Reputation: 25
I have a large dataframe with a format like this:
| ID | A | B |
| -------- | ----------------- | ----------------------- |
| 0 | Tenure: Leasehold | Modern;Tenure: Leasehold|
| 1 | First Floor | Refurbished |
| 2 | NaN | Modern |
| 3 | First Floor | NaN |
I want to remove redundancies between columns A and B before merging them. So I would like to check if the value in column A is contained in column B: if yes, column A should take the value of column B, if no, the value of column A should remain the same.
I tried the following lambda function:
df['A'] = df['A'].apply(lambda x: df.B if df.A in df.B else df.A)
But I get this error:
TypeError: 'Series' objects are mutable, thus they cannot be hashed
Then I tried with the np.where method like this:
df['A'] = np.where((df.A.values in df.B.values), df.B, df.A)
I can run the code, but it returns false for all the columns, so I don't get any modification in my DataFrame.

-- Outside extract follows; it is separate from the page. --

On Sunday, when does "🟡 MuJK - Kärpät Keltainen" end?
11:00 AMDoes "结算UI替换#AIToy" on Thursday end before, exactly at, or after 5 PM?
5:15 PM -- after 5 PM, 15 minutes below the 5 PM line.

If I run the following code, it returns True however, so I know that the problem does not come from the data:
df.loc[0, 'A'] in df.loc[0, 'B']
I tried to modify this code and use it like that:
df['A'] = np.where((df.loc[:, 'A'] in df.loc[:, 'B']), df.B, df.A)
But then I get the same TypeError as above.
How can I solve this issue?
Upvotes: 1
Views: 45
Reputation: 195408
df["A"] = df.apply(lambda x: x["B"] if x["A"] in x["B"] else x["A"], axis=1)
print(df)
Prints:
ID A B
0 0 Modern;Tenure: Leasehold Modern;Tenure: Leasehold
1 1 First Floor Refurbished
EDIT: To handle NaN
s:
df["A"] = df.apply(
lambda x: x["B"]
if pd.notna(x["A"]) and pd.notna(x["B"]) and x["A"] in x["B"]
else x["A"],
axis=1,
)
print(df)
Prints:
ID A B
0 0 Modern;Tenure: Leasehold Modern;Tenure: Leasehold
1 1 First Floor Refurbished
2 2 NaN Modern
3 3 First Floor NaN
If you want to fill NaN
s in column "A"
:
df.loc[df["A"].isna(), "A"] = df.loc[df["A"].isna(), "B"]
print(df)
Prints:
ID A B
0 0 Modern;Tenure: Leasehold Modern;Tenure: Leasehold
1 1 First Floor Refurbished
2 2 Modern Modern
3 3 First Floor NaN
Upvotes: 2
Reputation: 75080
I would do a list comprehension with zip which would be quite fast when compared to pandas apply as the size of the dataframe increases:
df["A"] = [b if a in b else a for a,b in zip(df['A'],df['B'])]
print(df)
ID A B
0 0 Modern;Tenure: Leasehold Modern;Tenure: Leasehold
1 1 First Floor Refurbished
Upvotes: 1